Guerre en Iran : les représentants américains défient Trump, sans pouvoir l’arrêter

La Chambre des représentants américaine a adopté mercredi 3 juin une résolution demandant au président Donald Trump de mettre fin aux opérations militaires américaines en Iran. Le texte a été approuvé par 215 voix contre 208, quatre républicains ayant rompu avec leur camp pour voter aux côtés de l’ensemble des démocrates.

Les quatre dissidents sont les représentants Thomas Massie (Kentucky), Brian Fitzpatrick (Pennsylvanie), Tom Barrett (Michigan) et Warren Davidson (Ohio). Leur ralliement a suffi à faire basculer un vote que la direction républicaine avait tenté d’éviter : deux semaines plus tôt, la Chambre avait été renvoyée en vacances anticipées pour le Memorial Day alors que la résolution semblait en mesure de passer.

Un texte sans force contraignante

La résolution, portée par le représentant démocrate Gregory Meeks (New York), président de la commission des Affaires étrangères, ordonne au président de retirer les forces armées américaines des hostilités avec l’Iran, sauf si le Congrès vote une déclaration de guerre ou autorise formellement le recours à la force. La portée du texte reste cependant limitée : il s’agit d’une résolution concurrente (concurrent resolution), qui n’est pas soumise à la signature présidentielle mais doit être adoptée par les deux chambres pour produire ses effets.

La Maison-Blanche a contesté la pertinence même du vote. Dans un document officiel transmis au Congrès en mai, l’administration a affirmé que “les hostilités engagées le 28 février 2026 ont pris fin avec le cessez-le-feu ordonné par le président le 7 avril 2026”, rendant selon elle la résolution sans objet.

Le Sénat, prochaine étape décisive

Ce vote intervient après trois tentatives infructueuses similaires à la Chambre depuis le début du conflit, dont un résultat nul à 212 voix de chaque côté lors du précédent scrutin.

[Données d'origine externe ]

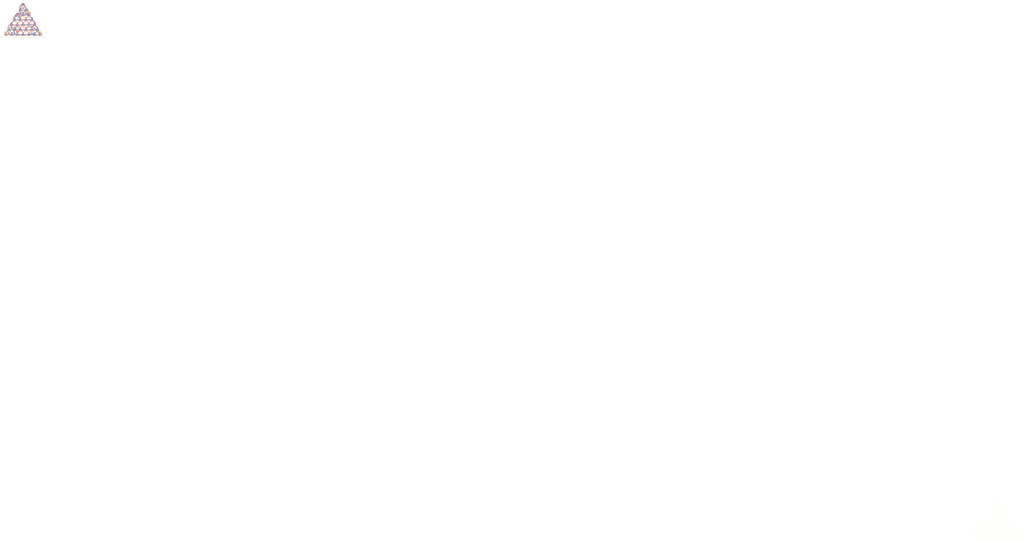
<source format=kicad_pcb>
(kicad_pcb
	(version 20240108)
	(generator "pcbnew")
	(generator_version "8.0")
	(general
		(thickness 1.6)
		(legacy_teardrops no)
	)
	(paper "A5")
	(layers
		(0 "F.Cu" signal)
		(31 "B.Cu" signal)
		(32 "B.Adhes" user "B.Adhesive")
		(33 "F.Adhes" user "F.Adhesive")
		(34 "B.Paste" user)
		(35 "F.Paste" user)
		(36 "B.SilkS" user "B.Silkscreen")
		(37 "F.SilkS" user "F.Silkscreen")
		(38 "B.Mask" user)
		(39 "F.Mask" user)
		(40 "Dwgs.User" user "User.Drawings")
		(41 "Cmts.User" user "User.Comments")
		(42 "Eco1.User" user "User.Eco1")
		(43 "Eco2.User" user "User.Eco2")
		(44 "Edge.Cuts" user)
		(45 "Margin" user)
		(46 "B.CrtYd" user "B.Courtyard")
		(47 "F.CrtYd" user "F.Courtyard")
		(48 "B.Fab" user)
		(49 "F.Fab" user)
		(50 "User.1" user)
		(51 "User.2" user)
		(52 "User.3" user)
		(53 "User.4" user)
		(54 "User.5" user)
		(55 "User.6" user)
		(56 "User.7" user)
		(57 "User.8" user)
		(58 "User.9" user)
	)
	(setup
		(stackup
			(layer "F.SilkS"
				(type "Top Silk Screen")
			)
			(layer "F.Paste"
				(type "Top Solder Paste")
			)
			(layer "F.Mask"
				(type "Top Solder Mask")
				(thickness 0.01)
			)
			(layer "F.Cu"
				(type "copper")
				(thickness 0.035)
			)
			(layer "dielectric 1"
				(type "core")
				(thickness 1.51)
				(material "FR4")
				(epsilon_r 4.5)
				(loss_tangent 0.02)
			)
			(layer "B.Cu"
				(type "copper")
				(thickness 0.035)
			)
			(layer "B.Mask"
				(type "Bottom Solder Mask")
				(thickness 0.01)
			)
			(layer "B.Paste"
				(type "Bottom Solder Paste")
			)
			(layer "B.SilkS"
				(type "Bottom Silk Screen")
			)
			(copper_finish "None")
			(dielectric_constraints no)
		)
		(pad_to_mask_clearance 0)
		(allow_soldermask_bridges_in_footprints no)
		(pcbplotparams
			(layerselection 0x00010fc_ffffffff)
			(plot_on_all_layers_selection 0x0000000_00000000)
			(disableapertmacros no)
			(usegerberextensions no)
			(usegerberattributes yes)
			(usegerberadvancedattributes yes)
			(creategerberjobfile yes)
			(dashed_line_dash_ratio 12.000000)
			(dashed_line_gap_ratio 3.000000)
			(svgprecision 4)
			(plotframeref no)
			(viasonmask no)
			(mode 1)
			(useauxorigin no)
			(hpglpennumber 1)
			(hpglpenspeed 20)
			(hpglpendiameter 15.000000)
			(pdf_front_fp_property_popups yes)
			(pdf_back_fp_property_popups yes)
			(dxfpolygonmode yes)
			(dxfimperialunits yes)
			(dxfusepcbnewfont yes)
			(psnegative no)
			(psa4output no)
			(plotreference yes)
			(plotvalue yes)
			(plotfptext yes)
			(plotinvisibletext no)
			(sketchpadsonfab no)
			(subtractmaskfromsilk no)
			(outputformat 1)
			(mirror no)
			(drillshape 1)
			(scaleselection 1)
			(outputdirectory "")
		)
	)
	(net 0 "")
	(net 1 "GND")
	(net 2 "+5V")
	(net 3 "Net-(D1-DOUT)")
	(net 4 "/DIN")
	(net 5 "Net-(D2-DOUT)")
	(net 6 "Net-(D4-DOUT)")
	(net 7 "Net-(D5-DOUT)")
	(net 8 "Net-(D6-DOUT)")
	(net 9 "/DR1")
	(net 10 "Net-(D8-DOUT)")
	(net 11 "Net-(D10-DIN)")
	(net 12 "Net-(D11-DOUT)")
	(net 13 "Net-(D12-DOUT)")
	(net 14 "Net-(D13-DOUT)")
	(net 15 "/DR2")
	(net 16 "Net-(D15-DOUT)")
	(net 17 "Net-(D16-DOUT)")
	(net 18 "Net-(D18-DOUT)")
	(net 19 "Net-(D19-DOUT)")
	(net 20 "Net-(D20-DOUT)")
	(net 21 "/DR3")
	(net 22 "Net-(D22-DOUT)")
	(net 23 "Net-(D23-DOUT)")
	(net 24 "Net-(D25-DOUT)")
	(net 25 "Net-(D26-DOUT)")
	(net 26 "Net-(D27-DOUT)")
	(net 27 "/DOUT")
	(net 28 "Net-(D3-DOUT)")
	(net 29 "Net-(D10-DOUT)")
	(net 30 "Net-(D17-DOUT)")
	(net 31 "Net-(D24-DOUT)")
	(net 32 "Net-(J1-Pin_1)")
	(footprint "Library:MountingHoleM1" (layer "F.Cu") (at 104 63.464101))
	(footprint "Capacitor_SMD:C_0402_1005Metric" (layer "F.Cu") (at 113 52.803847))
	(footprint "Capacitor_SMD:C_0402_1005Metric" (layer "F.Cu") (at 95.5 63.196152))
	(footprint "Library:DataHole" (layer "F.Cu") (at 95 68.660254 30))
	(footprint "Library:Plato_WS2812B-2020" (layer "F.Cu") (at 110 49.607695))
	(footprint "Library:MountingHoleM1" (layer "F.Cu") (at 110 63.464101))
	(footprint "Library:Plato_WS2812B-2020" (layer "F.Cu") (at 107 44.411542 180))
	(footprint "Library:Plato_WS2812B-2020" (layer "F.Cu") (at 92 70.392304))
	(footprint "Library:Plato_WS2812B-2020" (layer "F.Cu") (at 104 60))
	(footprint "Library:PowerHole" (layer "F.Cu") (at 122 63.464101))
	(footprint "Library:Plato_WS2812B-2020" (layer "F.Cu") (at 113 44.411542 180))
	(footprint "Library:DataHole" (layer "F.Cu") (at 110 42.679491))
	(footprint "Capacitor_SMD:C_0402_1005Metric" (layer "F.Cu") (at 98 58 180))
	(footprint "Library:PowerHole" (layer "F.Cu") (at 119 68.660254 180))
	(footprint "Capacitor_SMD:C_0402_1005Metric" (layer "F.Cu") (at 107.5 42.6))
	(footprint "Library:MountingHoleM1" (layer "F.Cu") (at 113 58.267949 180))
	(footprint "Capacitor_SMD:C_0402_1005Metric" (layer "F.Cu") (at 98 68.392304 180))
	(footprint "Library:PowerHole" (layer "F.Cu") (at 113 47.875644 180))
	(footprint "Capacitor_SMD:C_0402_1005Metric" (layer "F.Cu") (at 92 68.392304 180))
	(footprint "Capacitor_SMD:C_0402_1005Metric" (layer "F.Cu") (at 113 63.196152))
	(footprint "Library:Plato_WS2812B-2020" (layer "F.Cu") (at 125 65.196152 180))
	(footprint "Library:MountingHoleM1" (layer "F.Cu") (at 104 53.071796))
	(footprint "Library:Plato_WS2812B-2020" (layer "F.Cu") (at 116 60))
	(footprint "Capacitor_SMD:C_0402_1005Metric" (layer "F.Cu") (at 119 63.196152))
	(footprint "Capacitor_SMD:C_0402_1005Metric" (layer "F.Cu") (at 127.5 68.2 180))
	(footprint "Library:MountingHoleM1" (layer "F.Cu") (at 107 58.267949 180))
	(footprint "Capacitor_SMD:C_0402_1005Metric" (layer "F.Cu") (at 107 63.196152))
	(footprint "Capacitor_SMD:C_0402_1005Metric" (layer "F.Cu") (at 104 47.607695 180))
	(footprint "Library:Plato_WS2812B-2020" (layer "F.Cu") (at 101 65.196152 180))
	(footprint "Capacitor_SMD:C_0402_1005Metric" (layer "F.Cu") (at 116 47.607695 180))
	(footprint "Library:Plato_WS2812B-2020" (layer "F.Cu") (at 107 65.196152 180))
	(footprint "Library:Plato_WS2812B-2020" (layer "F.Cu") (at 101 54.803847 180))
	(footprint "Library:MountingHoleM1" (layer "F.Cu") (at 116 63.464101))
	(footprint "Capacitor_SMD:C_0603_1608Metric" (layer "F.Cu") (at 104 66.7))
	(footprint "Library:Plato_WS2812B-2020" (layer "F.Cu") (at 98 60))
	(footprint "Library:PowerHole" (layer "F.Cu") (at 101 68.660254 180))
	(footprint "Capacitor_SMD:C_0603_1608Metric" (layer "F.Cu") (at 119 61.6 180))
	(footprint "Library:PowerHole" (layer "F.Cu") (at 98 63.464101))
	(footprint "Resistor_SMD:R_0402_1005Metric" (layer "F.Cu") (at 112.1 40.7 90))
	(footprint "Library:Plato_WS2812B-2020" (layer "F.Cu") (at 104 70.392304))
	(footprint "Library:MountingHoleM1" (layer "F.Cu") (at 125 68.660254 180))
	(footprint "Library:Plato_WS2812B-2020" (layer "F.Cu") (at 98 70.392304))
	(footprint "Library:Plato_WS2812B-2020" (layer "F.Cu") (at 104 49.607695))
	(footprint "Library:MountingHoleM1" (layer "F.Cu") (at 119 58.267949 180))
	(footprint "Capacitor_SMD:C_0402_1005Metric" (layer "F.Cu") (at 104 58 180))
	(footprint "Library:Plato_WS2812B-2020" (layer "F.Cu") (at 122 70.392304))
	(footprint "Capacitor_SMD:C_0402_1005Metric" (layer "F.Cu") (at 116 58 180))
	(footprint "Library:Plato_WS2812B-2020" (layer "F.Cu") (at 113 65.196152 180))
	(footprint "Capacitor_SMD:C_0402_1005Metric" (layer "F.Cu") (at 116 68.392304 180))
	(footprint "Library:Plato_WS2812B-2020"
		(layer "F.Cu")
		(uuid "ae46c678-1ad3-4f89-9327-d180602648a7")
		(at 122 60)
		(descr "2.0mm x 2.0mm Addressable RGB LED NeoPixel Nano, 12 mA, https://cdn-shop.adafruit.com/product-files/4684/4684_
... [2680046 chars truncated]
</source>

Il marque la première fois qu’une telle résolution franchit l’une ou l’autre des deux chambres depuis le début des hostilités.

Le texte est désormais transmis au Sénat, où les démocrates ont déjà obtenu le mois dernier un vote procédural favorable avec le soutien de quelques républicains. Un vote final en séance plénière n’est pas encore programmé. Même en cas d’adoption sénatoriale, Trump conserverait la faculté de contester juridiquement l’autorité de la résolution, son administration ayant mis en cause la constitutionnalité du War Powers Act sur lequel elle repose.